Mixed media: The sanctity of books

nightfilmSo there’s this book. It’s about a scary filmmaker and his scary films. This premise is not without promise. But what earned it a spot on Gawker is its accompanying smartphone app that offers up additional material when you scan certain pages. Furthermore, the book itself incorporates images throughout.

The book, Night Film by Marisha Pessl, was brought to my attention via Reddit, where horror writer Grady Hendrix dismissively introduced it as being “… full of cheap gimmicks because ‘just’ being a book isn’t enough anymore, apparently.”

The problem seems to be twofold:

1.       The extras are poorly executed (bad acting seems to be a factor).

2.       Books are sacrosanct texts unsullied by graphic components. Unless you’re a child, in which case images are presumably okay. Miss Peregrine’s Home for Peculiar Children, you’re on notice.

The first time I saw film bleeding into a horror novel in a way that detracted significantly from the text was Joe Hill’s Heart-Shaped Box. It’s one thing to shudder at a flickering ghost moving toward you in jump cuts when you’re watching a Japanese horror film, where the trope began. It’s quite another to read it.

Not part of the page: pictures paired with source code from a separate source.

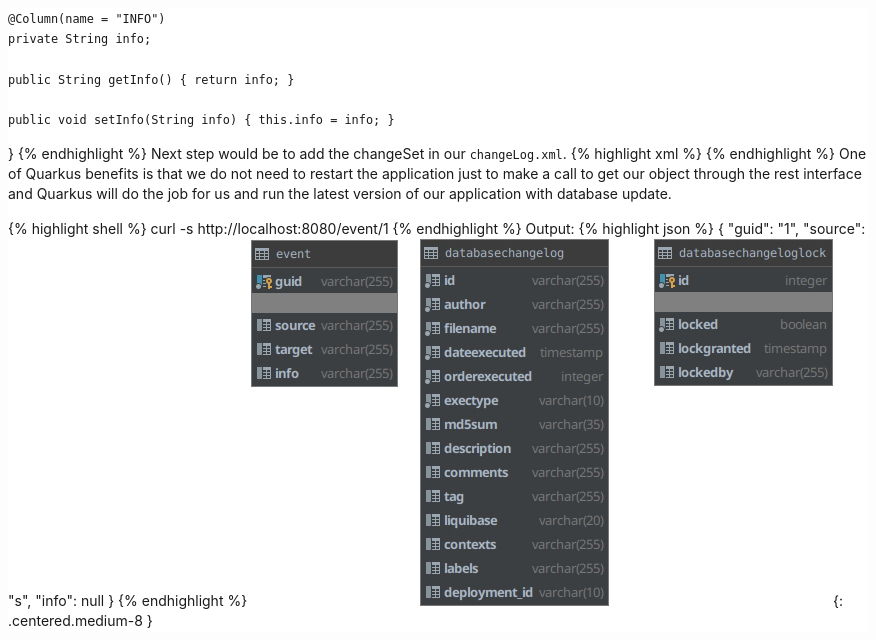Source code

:     @Column(name = "INFO")
    private String info;

    public String getInfo() { return info; }

    public void setInfo(String info) { this.info = info; }
}
{% endhighlight %}
Next step would be to add the changeSet in our `changeLog.xml`.
{% highlight xml %}
<changeSet author="dev" id="2">
    <addColumn tableName="EVENT">
        <column name="INFO" type="varchar(255)"/>
    </addColumn>
</changeSet>
{% endhighlight %}
One of Quarkus benefits is that we do not need to restart the application just to make a call to get our object through the
rest interface and Quarkus will do the job for us and run the latest version of our application with database update.

{% highlight shell %}
curl -s http://localhost:8080/event/1
{% endhighlight %}
 Output:
{% highlight json %}
{
  "guid": "1",
  "source": "s",
  "info": null
}
{% endhighlight %}
![Database](/images/2020-03-17-Quarkus-meets-Liquibase/database_update.png){: .centered.medium-8 }
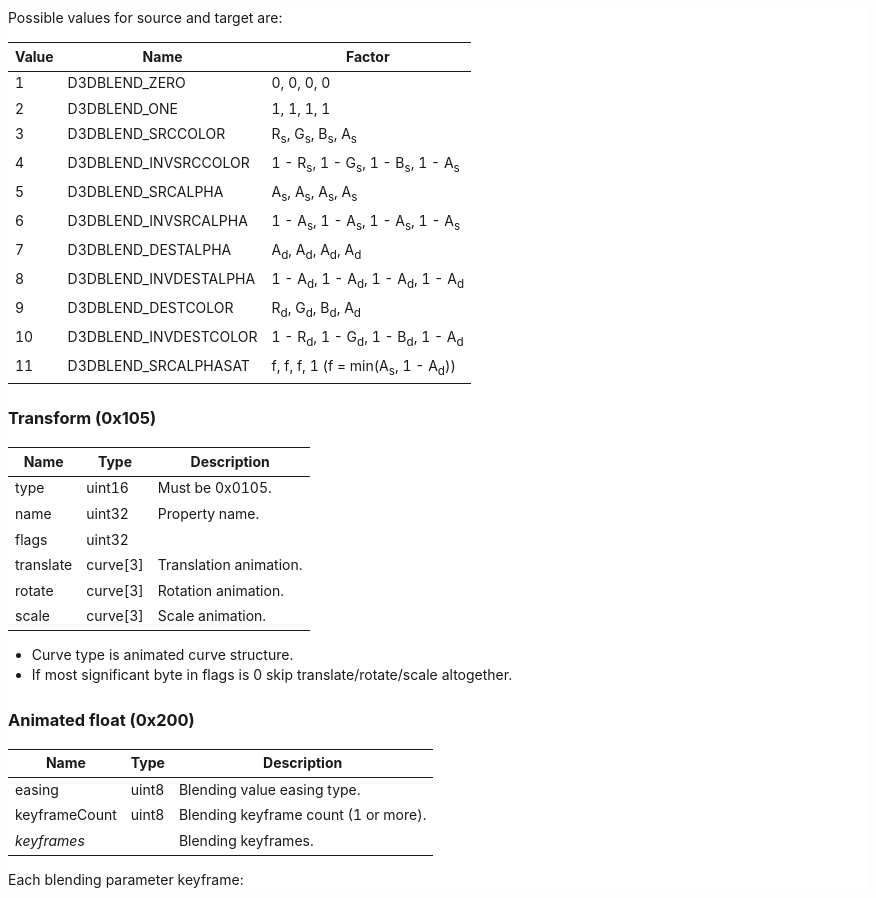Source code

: Possible values for source and target are:

| Value | Name                  | Factor                                                                     |
| ----- | --------------------- | -------------------------------------------------------------------------- |
| 1     | D3DBLEND_ZERO         | 0, 0, 0, 0                                                                 |
| 2     | D3DBLEND_ONE          | 1, 1, 1, 1                                                                 |
| 3     | D3DBLEND_SRCCOLOR     | R<sub>s</sub>, G<sub>s</sub>, B<sub>s</sub>, A<sub>s</sub>                 |
| 4     | D3DBLEND_INVSRCCOLOR  | 1 - R<sub>s</sub>, 1 - G<sub>s</sub>, 1 - B<sub>s</sub>, 1 - A<sub>s</sub> |
| 5     | D3DBLEND_SRCALPHA     | A<sub>s</sub>, A<sub>s</sub>, A<sub>s</sub>, A<sub>s</sub>                 |
| 6     | D3DBLEND_INVSRCALPHA  | 1 - A<sub>s</sub>, 1 - A<sub>s</sub>, 1 - A<sub>s</sub>, 1 - A<sub>s</sub> |
| 7     | D3DBLEND_DESTALPHA    | A<sub>d</sub>, A<sub>d</sub>, A<sub>d</sub>, A<sub>d</sub>                 |
| 8     | D3DBLEND_INVDESTALPHA | 1 - A<sub>d</sub>, 1 - A<sub>d</sub>, 1 - A<sub>d</sub>, 1 - A<sub>d</sub> |
| 9     | D3DBLEND_DESTCOLOR    | R<sub>d</sub>, G<sub>d</sub>, B<sub>d</sub>, A<sub>d</sub>                 |
| 10    | D3DBLEND_INVDESTCOLOR | 1 - R<sub>d</sub>, 1 - G<sub>d</sub>, 1 - B<sub>d</sub>, 1 - A<sub>d</sub> |
| 11    | D3DBLEND_SRCALPHASAT  | f, f, f, 1 (f = min(A<sub>s</sub>, 1 - A<sub>d</sub>))                     |

### Transform (0x105)

| Name      | Type     | Description            |
| --------- | -------- | ---------------------- |
| type      | uint16   | Must be 0x0105.        |
| name      | uint32   | Property name.         |
| flags     | uint32   |                        |
| translate | curve[3] | Translation animation. |
| rotate    | curve[3] | Rotation animation.    |
| scale     | curve[3] | Scale animation.       |

* Curve type is animated curve structure.
* If most significant byte in flags is 0 skip translate/rotate/scale altogether.

### Animated float (0x200)

| Name          | Type  | Description                          |
| ------------- | ----- | ------------------------------------ |
| easing        | uint8 | Blending value easing type.          |
| keyframeCount | uint8 | Blending keyframe count (1 or more). |
| *keyframes*   |       | Blending keyframes.                  |

Each blending parameter keyframe:
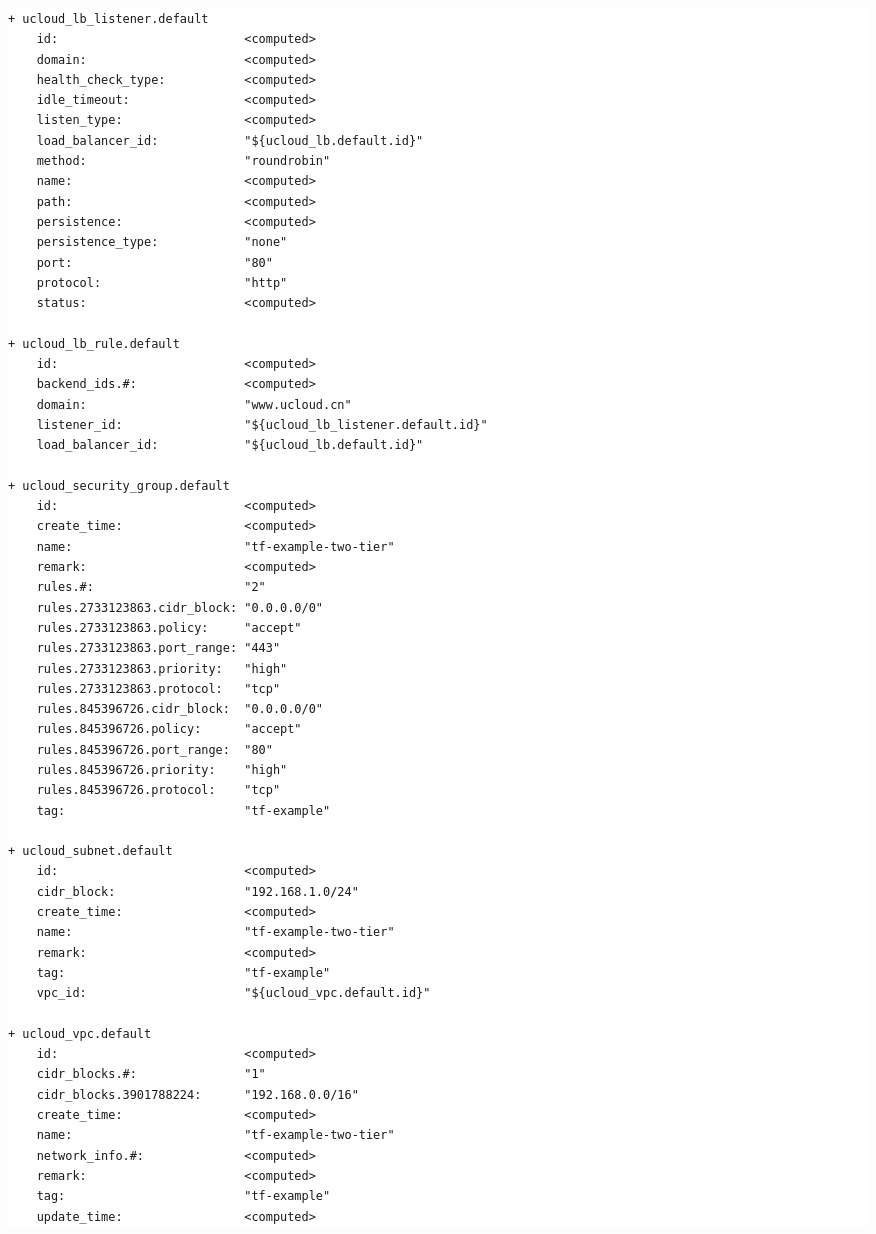     + ucloud_lb_listener.default
        id:                          <computed>
        domain:                      <computed>
        health_check_type:           <computed>
        idle_timeout:                <computed>
        listen_type:                 <computed>
        load_balancer_id:            "${ucloud_lb.default.id}"
        method:                      "roundrobin"
        name:                        <computed>
        path:                        <computed>
        persistence:                 <computed>
        persistence_type:            "none"
        port:                        "80"
        protocol:                    "http"
        status:                      <computed>

    + ucloud_lb_rule.default
        id:                          <computed>
        backend_ids.#:               <computed>
        domain:                      "www.ucloud.cn"
        listener_id:                 "${ucloud_lb_listener.default.id}"
        load_balancer_id:            "${ucloud_lb.default.id}"

    + ucloud_security_group.default
        id:                          <computed>
        create_time:                 <computed>
        name:                        "tf-example-two-tier"
        remark:                      <computed>
        rules.#:                     "2"
        rules.2733123863.cidr_block: "0.0.0.0/0"
        rules.2733123863.policy:     "accept"
        rules.2733123863.port_range: "443"
        rules.2733123863.priority:   "high"
        rules.2733123863.protocol:   "tcp"
        rules.845396726.cidr_block:  "0.0.0.0/0"
        rules.845396726.policy:      "accept"
        rules.845396726.port_range:  "80"
        rules.845396726.priority:    "high"
        rules.845396726.protocol:    "tcp"
        tag:                         "tf-example"

    + ucloud_subnet.default
        id:                          <computed>
        cidr_block:                  "192.168.1.0/24"
        create_time:                 <computed>
        name:                        "tf-example-two-tier"
        remark:                      <computed>
        tag:                         "tf-example"
        vpc_id:                      "${ucloud_vpc.default.id}"

    + ucloud_vpc.default
        id:                          <computed>
        cidr_blocks.#:               "1"
        cidr_blocks.3901788224:      "192.168.0.0/16"
        create_time:                 <computed>
        name:                        "tf-example-two-tier"
        network_info.#:              <computed>
        remark:                      <computed>
        tag:                         "tf-example"
        update_time:                 <computed>
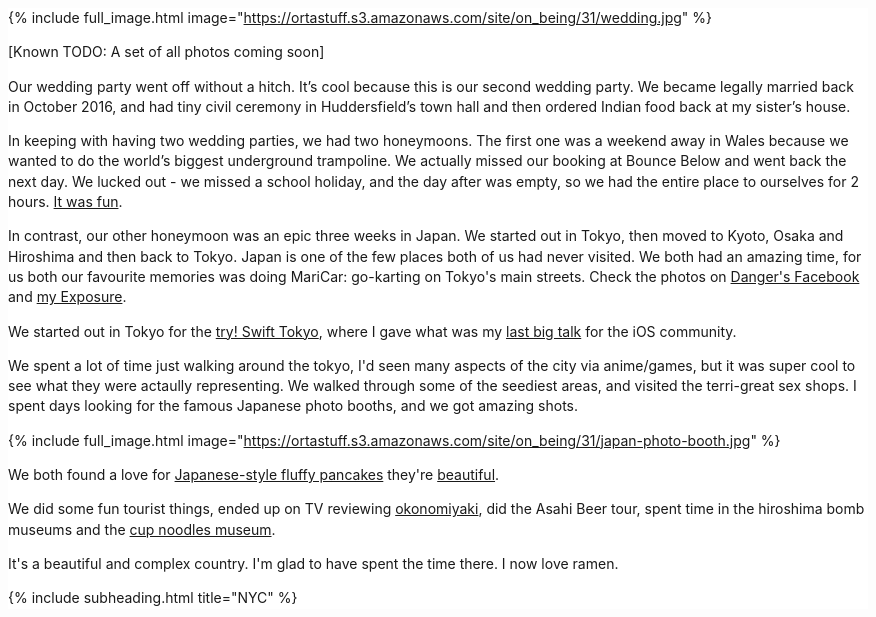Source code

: {% include full_image.html image="https://ortastuff.s3.amazonaws.com/site/on_being/31/wedding.jpg" %}

[Known TODO: A set of all photos coming soon]

Our wedding party went off without a hitch. It’s cool because this is our second wedding party. We became legally
married back in October 2016, and had tiny civil ceremony in Huddersfield’s town hall and then ordered Indian food back
at my sister’s house.

In keeping with having two wedding parties, we had two honeymoons. The first one was a weekend away in Wales because we
wanted to do the world’s biggest underground trampoline. We actually missed our booking at Bounce Below and went back
the next day. We lucked out - we missed a school holiday, and the day after was empty, so we had the entire place to
ourselves for 2 hours. [It was fun](https://photos.app.goo.gl/bQl8ZColjiBXKoSp2).

In contrast, our other honeymoon was an epic three weeks in Japan. We started out in Tokyo, then moved to Kyoto, Osaka
and Hiroshima and then back to Tokyo. Japan is one of the few places both of us had never visited. We both had an
amazing time, for us both our favourite memories was doing MariCar: go-karting on Tokyo's main streets. Check the photos
on [Danger's Facebook][dm_fb] and [my Exposure][or_ex].

We started out in Tokyo for the [try! Swift Tokyo](https://www.tryswift.co), where I gave what was my
[last big talk](https://academy.realm.io/posts/orta-therox-try-swift-tokyo-building-your-own-tools/) for the iOS
community.

We spent a lot of time just walking around the tokyo, I'd seen many aspects of the city via anime/games, but it was
super cool to see what they were actaully representing. We walked through some of the seediest areas, and visited the
terri-great sex shops. I spent days looking for the famous Japanese photo booths, and we got amazing shots.

{% include full_image.html image="https://ortastuff.s3.amazonaws.com/site/on_being/31/japan-photo-booth.jpg" %}

We both found a love for
[Japanese-style fluffy pancakes](https://www.buzzfeed.com/alvinzhou/fluffy-japanese-pancakes?utm_term=.du0E9dL9M#.yfw80ez0q)
they're [beautiful](https://photos.app.goo.gl/8V2Z7sjsBpFwQVXM2).

We did some fun tourist things, ended up on TV reviewing [okonomiyaki](https://en.wikipedia.org/wiki/Okonomiyaki), did
the Asahi Beer tour, spent time in the hiroshima bomb museums and the
[cup noodles museum](https://www.japan-guide.com/e/e3212.html).

It's a beautiful and complex country. I'm glad to have spent the time there. I now love ramen.

{% include subheading.html title="NYC" %}


[1]: https://www.animalhavenshelter.org
[2]: http://reports.wisdompanel.com/dnareport/cUh8w6SR8VXDZc6WT_3Hz6EWF7pr8xQxS8RH3HKQAmC5jpEeryLNsPLaElCpN8yz#/
[3]: https://www.youtube.com/watch?v=MBRqu0YOH14
[4]: http://orta.io/on/being/25
[5]: https://github.com/artsy/meta
[6]: https://gist.github.com/paulmillr/2657075/
[7]: https://artsy.github.io/series/open-source-by-default/
[8]: http://metrics.cocoapods.org/api/v1/status
[9]: http://artsy.github.io/series/react-native-at-artsy/
[10]: https://github.com/storybooks
[11]: https://github.com/styled-components
[12]: http://artsy.github.io/blog/2017/06/30/danger-one-oh-again/#OK..so..2.versions.of.Danger..
[13]: http://orta.io/on/being/30
[14]: https://probot.github.io
[15]: http://tvtropes.org/pmwiki/pmwiki.php/Main/MenAreGenericWomenAreSpecial
[16]: https://www.goodreads.com/book/show/18713259-worm
[17]: http://orta.io/rebase/spheres-of-influence
[18]: https://www.google.com/search?tbs=imgo%3A1&tbm=isch&sa=1&ei=WaBaWrwgq6mCB_2-ncAN&q=halifax+uk&oq=halifax+uk&gs_l=psy-ab.3..0l6j0i5i30k1j0i8i30k1l2j0i24k1.2823.3373.0.3608.3.3.0.0.0.0.81.230.3.3.0....0...1c.1.64.psy-ab..0.3.230...0i67k1.0.dmC8uoGC4iQ
[dm_fb]: https://www.facebook.com/gem.mcshane/media_set?set=a.10155059204004882.1073741839.508939881&type=3
[or_ex]: https://orta.exposure.co/japan-honeymoon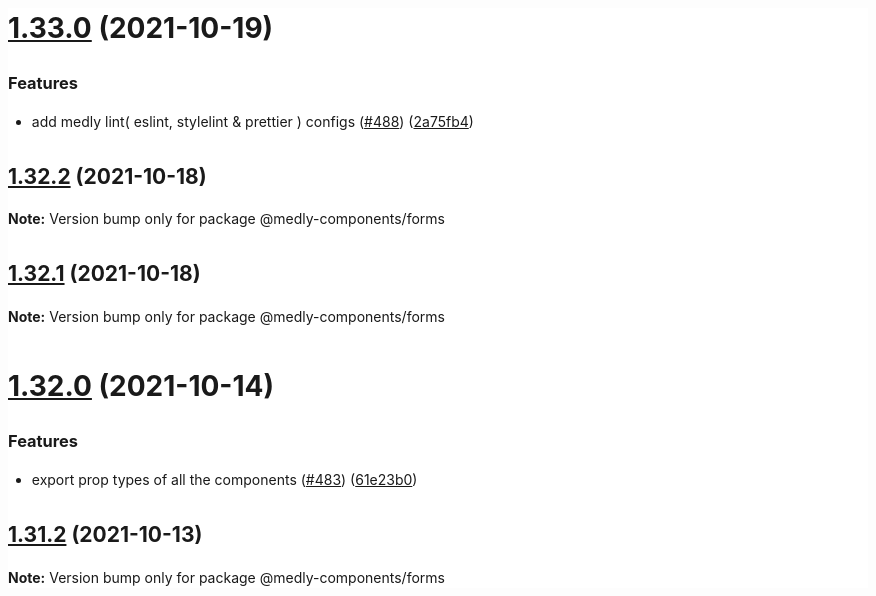 # [1.33.0](https://github.com/medly/medly-components/compare/@medly-components/forms@1.32.2...@medly-components/forms@1.33.0) (2021-10-19)


### Features

* add medly lint( eslint, stylelint & prettier ) configs ([#488](https://github.com/medly/medly-components/issues/488)) ([2a75fb4](https://github.com/medly/medly-components/commit/2a75fb432a15c64abcf939e969c280e701316a51))





## [1.32.2](https://github.com/medly/medly-components/compare/@medly-components/forms@1.32.1...@medly-components/forms@1.32.2) (2021-10-18)

**Note:** Version bump only for package @medly-components/forms





## [1.32.1](https://github.com/medly/medly-components/compare/@medly-components/forms@1.32.0...@medly-components/forms@1.32.1) (2021-10-18)

**Note:** Version bump only for package @medly-components/forms





# [1.32.0](https://github.com/medly/medly-components/compare/@medly-components/forms@1.31.2...@medly-components/forms@1.32.0) (2021-10-14)


### Features

* export prop types of all the components ([#483](https://github.com/medly/medly-components/issues/483)) ([61e23b0](https://github.com/medly/medly-components/commit/61e23b0dea0840ebfad3869a3d67f1c7efbc4183))





## [1.31.2](https://github.com/medly/medly-components/compare/@medly-components/forms@1.31.1...@medly-components/forms@1.31.2) (2021-10-13)

**Note:** Version bump only for package @medly-components/forms

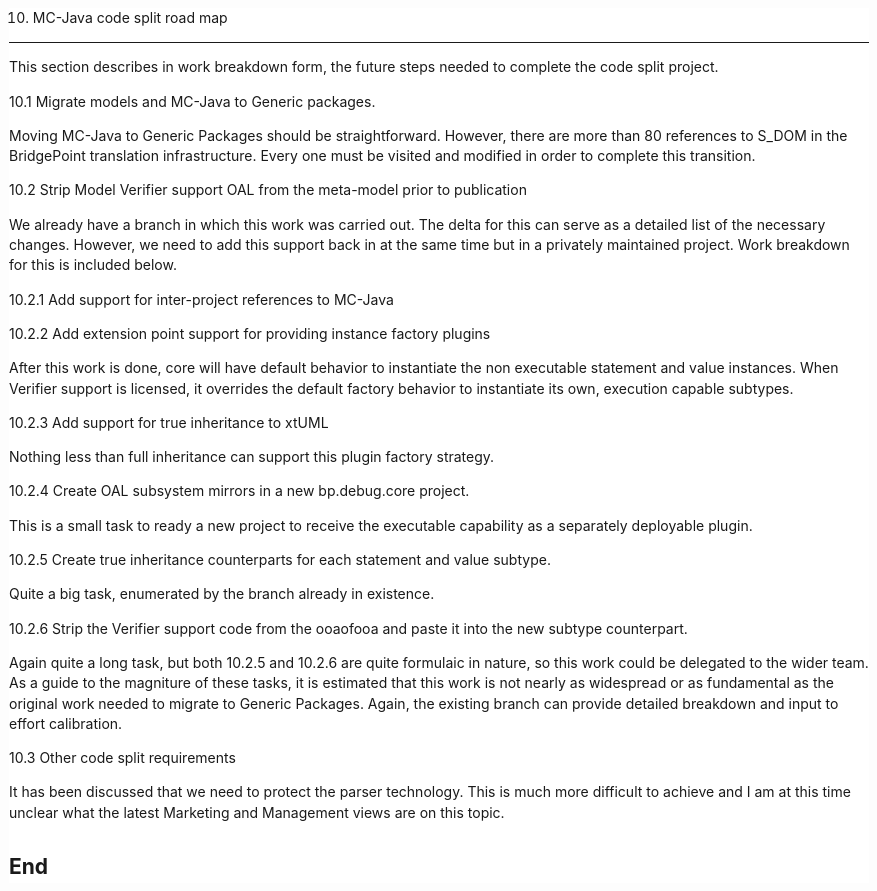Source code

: 10. MC-Java code split road map
-------------------------------
This section describes in work breakdown form, the future steps needed to complete the code split project.

10.1 Migrate models and MC-Java to Generic packages.

Moving MC-Java to Generic Packages should be straightforward. However, there are more than 80 references to S_DOM in the BridgePoint translation infrastructure. Every one must be visited and modified in order to complete this transition.

10.2 Strip Model Verifier support OAL from the meta-model prior to publication

We already have a branch in which this work was carried out. The delta for this can serve as a detailed list of the necessary changes. However, we need to add this support back in at the same time but in a privately maintained project. Work breakdown for this is included below.

10.2.1 Add support for inter-project references to MC-Java

10.2.2 Add extension point support for providing instance factory plugins

After this work is done, core will have default behavior to instantiate the non executable statement and value instances. When Verifier support is licensed, it overrides the default factory behavior to instantiate its own, execution capable subtypes.

10.2.3 Add support for true inheritance to xtUML

Nothing less than full inheritance can support this plugin factory strategy.

10.2.4 Create OAL subsystem mirrors in a new bp.debug.core project.

This is a small task to ready a new project to receive the executable capability as a separately deployable plugin.

10.2.5 Create true inheritance counterparts for each statement and value subtype.

Quite a big task, enumerated by the branch already in existence.

10.2.6 Strip the Verifier support code from the ooaofooa and paste it into the new subtype counterpart.

Again quite a long task, but both 10.2.5 and 10.2.6 are quite formulaic in nature, so this work could be delegated to the wider team. As a guide to the magniture of these tasks, it is estimated that this work is not nearly as widespread or as fundamental as the original work needed to migrate to Generic Packages. Again, the existing branch can provide detailed breakdown and input to effort calibration. 

10.3 Other code split requirements

It has been discussed that we need to protect the parser technology. This is much more difficult to achieve and I am at this time unclear what the latest Marketing and Management views are on this topic.

End
---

It’s a film technique, not a literary one, and bringing the one to the other is frequently ineffective. I’m reminded also of Zombie Island by David Wellington which contains description of shining a flashlight over a room and jerking back to catch something that moved just out of sight. These are visual tropes, not literary ones, and in both these cases I’d say the trespass of known film scares into text results in an awkward un-scare.

Why shouldn’t a book offer more than letters on a page? Great contemporary authors have played with books’ physicality in a way that ensures readers are hyperaware of the division between story and object. House of Leaves by Mark Z. Danielewski. Tree of Codes by Jonathan Safran Foer.  A Humument by Tom Phillips. Peshl herself says over at Omnivoracious that “I write with a 360-degree experience, full of music, visuals, ripped-out articles and images.”

Also huge these days are book trailers. When major releases are presaged by YouTube videos, can Night Film truly be blamed for offering relevant film scraps throughout the book?

I come not to praise or bury Night Film. I haven’t read it. But whether this is a sign of the publishing apocalypse, a vibrant strike for books as experiences beyond the page, or merely a marketing trick, I’m ready to welcome successful multimedia novels.